Exercise aim:
All lines holding the word "round" should be located in the records and copied.

Data excerpts:

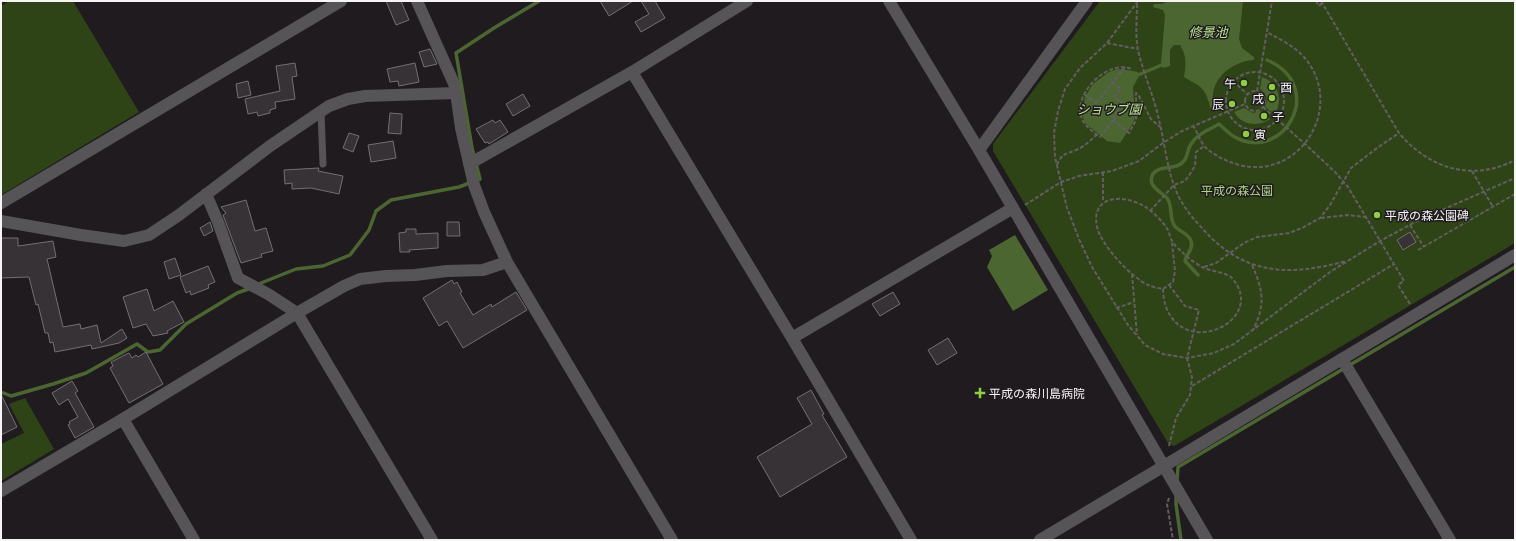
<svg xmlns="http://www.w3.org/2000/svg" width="1516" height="541" font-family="'Exo 2','Noto Sans JP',sans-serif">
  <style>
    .green { fill: #2f4416 }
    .water { fill: #4c6631 }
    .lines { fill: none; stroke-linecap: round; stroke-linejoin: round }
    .stream { stroke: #4c6631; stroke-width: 3.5 }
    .building { fill: #373236; stroke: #746f74 }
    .path { stroke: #625e62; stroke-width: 2; stroke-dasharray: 4 2; stroke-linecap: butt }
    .service { stroke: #565456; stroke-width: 7 }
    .minor { stroke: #565456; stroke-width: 12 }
    .tertiary { stroke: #565456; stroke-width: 12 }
    .poi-dot { fill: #8fcd42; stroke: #1f1b1f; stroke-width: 1.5 }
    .labels { text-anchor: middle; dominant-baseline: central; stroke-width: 3; stroke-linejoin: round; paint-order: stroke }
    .poi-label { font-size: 12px; fill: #f7f4f6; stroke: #1f1b1f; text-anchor: start }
    .park-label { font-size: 12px; fill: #aed687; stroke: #1f1b1f }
    .water-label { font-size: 13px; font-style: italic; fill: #b8e191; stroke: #1f1b1f }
  </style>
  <rect width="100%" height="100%" fill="#1f1b1f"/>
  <path class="green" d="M9,1h64l66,111 -138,83v-189z
    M1100,1h415v242l-341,203 -6,-3 -175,-292v-7z
    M25,398l29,51 -53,32v-37l23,-11 -15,-29z"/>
  <path class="water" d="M1167,1h76l-4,38 3,9 12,9v3c-17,1 -35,12 -40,29 -2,6 -1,13 -1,19l-2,1c-7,-23 -7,-20 -27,-32 2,-12 3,-21 -4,-32h-6l-4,5v16l-7,2 -2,-4 4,-49 -2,-5 -10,-3 1,-3c5,0 10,1 13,-3z
    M1118,69l9,1 11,2 1,4 -6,11 2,30 -2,6 -13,20 -13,-2 -22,-18 -3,-9 3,-17 8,-13 16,-12z
    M1262,77c17,6 21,22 13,37l-10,-7c4,-8 1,-14 -5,-18z
    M1244,108l9,5 8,-2 9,8c-12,8 -28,7 -36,-7z
    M1015,235l33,55 -35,21 -26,-44 5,-11 -3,-6z"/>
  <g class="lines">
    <path class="stream" d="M1138,75l26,-11
      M1198,275l-13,-14c1,-7 9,-12 6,-20 -3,-9 -13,-9 -17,-16 -5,-8 -1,-19 -7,-27 -6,-6 -21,-13 -14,-24 7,-10 22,-3 30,-12 5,-5 4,-11 7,-16 6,-12 19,-16 29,-22 5,4 9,9 14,12 49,30 96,-49 34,-76
      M256,285l40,-16 27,-3 27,-11 19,-25 7,-19 15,-11 68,-13 21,-8 -8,-31 -16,-95 38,-25 45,-27
      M1,392l10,4 42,-12 33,-11 51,-29 11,8 12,-2 26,-26 51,-31 14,-5
      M1177,481l1,-14 337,-200
      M1176,495v9l5,36"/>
  </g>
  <path class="building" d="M386,1h15l8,19 -13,5z
    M600,1h33l-24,15z
    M641,1h14l10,17 -24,14 -6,-10 14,-8z
    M430,49l7,15 -13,3 -5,-15z
    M295,63l2,13 -5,1 3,22 -20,3 1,6 -6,2v3l-12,3 -1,-4 -9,2 -3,-15 35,-8 -4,-25z
    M415,63l4,19 -20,4 -1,-5 -8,1 -3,-13z
    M248,81l3,14 -13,3 -2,-14z
    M523,94l7,12 -17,10 -7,-12z
    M390,113l12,1 -1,20 -13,-1z
    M493,120l2,3 5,-3 8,12 -19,12 -1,-2 -3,1 -9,-14z
    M349,133l10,3 -6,16 -10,-4z
    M393,141l3,17 -25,4 -3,-17z
    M319,168l-1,3 25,5 -4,18 -28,-6 -19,1v-6l-7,1 -1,-14z
    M246,200l9,31 11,-3 7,23 -12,3 1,3 -21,6 -18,-48 3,-2 -5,-6z
    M210,222l3,9 -9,5 -4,-8z
    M447,222h12l1,14h-13z
    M406,229h10v5l22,-1v15l-29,2 1,2h-10l-1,-19 7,-1z
    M1410,232l6,10 -13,8 -6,-10z
    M1,238h17v8l35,-5 3,16 -9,2 16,68 17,-3 1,5 16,-4 4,18 21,-14 5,9 -8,5 -27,6 -1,-4 -36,7 -2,-10 -3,1 -2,-10h-3l-7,-29 -2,1 -7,-28 -28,1z
    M175,258l6,17 -12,4 -5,-17z
    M208,266l7,16 -7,3 1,3 -18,7 -1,-4 -4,2 -6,-16z
    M452,280l2,4 3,-2 5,10 -2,1 13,22 18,-11 1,3 24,-15 11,18 -64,38 -16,-27 -8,5 -16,-28z
    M147,289l7,22 19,-10 11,21 -17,9 1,2 -15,3 -7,-12 -13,4 -10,-31z
    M893,292l7,12 -20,12 -8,-12z
    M948,338l9,15 -20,12 -9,-15z
    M146,352l17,32 -34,19 -19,-35 3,-2 -2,-4 18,-9 3,5 4,-3 2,2z
    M72,381l6,10 -3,2 19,34 -19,11 -7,-13 2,-1 -1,-2 9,-5 -10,-18 -9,6 -7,-12z
    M811,390l13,24 -2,1 25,42 -67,40 -23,-40 55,-33 -15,-26z
    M1,394l16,33 -16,8z"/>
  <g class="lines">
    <path class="path" d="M1138,1l-31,42 -27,25 -15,21 -7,22 -4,22 1,24 12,51 12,31 13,28 36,58 17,20 18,9 24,4 27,-5 20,-9 96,-72 50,-31 39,-21 96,-42
      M1316,1l3,5 3,-3
      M1321,1l78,132c30,36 74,49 116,27
      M1137,4c0,15 -2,31 1,46 5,23 16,46 21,70 6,24 8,50 18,73 6,13 15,25 25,35 41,47 86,49 144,33
      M1107,43l31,6
      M1226 101a29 29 0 1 1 58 0a29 29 0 1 1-58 0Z
      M1233,81l14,13
      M1112,82l9,7 -7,8 9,7 -10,13
      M1245 101a10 10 0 1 1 20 0a10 10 0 1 1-20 0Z
      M1257,91l15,-90
      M1084,94l31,24 -15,19c-8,-6 -16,-11 -19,-21 -7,-23 27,-57 51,-47
      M1096,103l29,-36
      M1263,107l42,37 30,28 13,15 56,94 -6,4 12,19
      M1113,120l16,13 7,-13v-27l3,3 12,23 9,8
      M1193,125c4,7 7,16 12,22 10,9 21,14 34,18 64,16 108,-63 63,-110 -10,-10 -23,-16 -35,-23
      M1057,165c6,-13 8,-10 19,-15 8,-3 15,-10 21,-16
      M1472,171l21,36
      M1103,172v29
      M1025,205l36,-23 18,-6 33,-5 27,-10 24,-18 19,-12 63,-27
      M1150,211l24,-26 11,-4 5,-7 5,-8 1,-14 8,-6
      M1321,218l26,-3 19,2
      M1410,225l14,22
      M1418,250l97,-56
      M1252,265c11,25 14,39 1,65
      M1204,267l12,-4 28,-20 13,-6 32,-4 13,-5 18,-10 10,-13 21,-37 26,-20 22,-15
      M1132,274l5,61
      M1163,289c0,5 1,12 3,18 20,53 102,12 66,-29 -4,-5 -21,-7 -28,-10 -8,-4 -16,-10 -22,-16 -3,-3 -8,-7 -10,-11 -2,-4 -3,-10 -6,-14 -5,-7 -12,-14 -19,-19 -20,-14 -57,-15 -50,19 4,18 34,50 51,58 4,2 10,3 15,4l10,-7 2,-11 -3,-28
      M1116,308l18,-6
      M1192,386l202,-122
      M1169,446l7,-28 14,-23 2,-18 -5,-19 12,-48 -14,-4 -16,-21
      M1169,498l-2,6 6,36"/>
    <path class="service" d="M321,112l2,52"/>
    <path class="minor" d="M417,1l38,85 6,42 13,57 10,27 23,50 165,278
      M889,1l90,149 108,-149
      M632,72l160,266 119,202
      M469,164l163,-92 115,-71
      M206,194l12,28 20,56 30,16 29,19 135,227
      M1,203l340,-202
      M1,221l80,14 43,6 25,-6 30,-20 91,-69 59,-40 19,-7 17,-3 91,-3
      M792,338l221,-130
      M1342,359l108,181
      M123,419l71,121
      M1,491l122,-72 174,-106 47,-27 16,-7 26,-3 29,-1 32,-4 36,-1 24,-8
      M1040,540l124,-74"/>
    <path class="tertiary" d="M979,150l228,390
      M1164,466l351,-211"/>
  </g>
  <g class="poi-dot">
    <circle cx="1244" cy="83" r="4"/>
    <circle cx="1272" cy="87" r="4"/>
    <circle cx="1272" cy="98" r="4"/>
    <circle cx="1232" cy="104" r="4"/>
    <circle cx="1264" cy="116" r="4"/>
    <circle cx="1246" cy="134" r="4"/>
    <circle cx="1377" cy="215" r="4"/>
    <path d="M978 387h4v4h4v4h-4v4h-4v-4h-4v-4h4z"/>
  </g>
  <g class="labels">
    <g class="poi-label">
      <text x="1236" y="83" text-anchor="end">午</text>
      <text x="1280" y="87">酉</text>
      <text x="1264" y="98" text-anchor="end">戌</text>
      <text x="1224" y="104" text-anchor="end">辰</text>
      <text x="1272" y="116">子</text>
      <text x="1254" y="134">寅</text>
      <text x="1385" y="215">平成の森公園碑</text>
      <text x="989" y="393">平成の森川島病院</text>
    </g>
    <g class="park-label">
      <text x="1237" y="190">平成の森公園</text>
    </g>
    <g class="water-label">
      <text x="1208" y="32">修景池</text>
      <text x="1109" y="109">ショウブ園</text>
    </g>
  </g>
  <rect width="1516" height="541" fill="none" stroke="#f7f4f6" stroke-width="4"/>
</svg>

Solution to this task:
    .lines { fill: none; stroke-linecap: round; stroke-linejoin: round }
    .labels { text-anchor: middle; dominant-baseline: central; stroke-width: 3; stroke-linejoin: round; paint-order: stroke }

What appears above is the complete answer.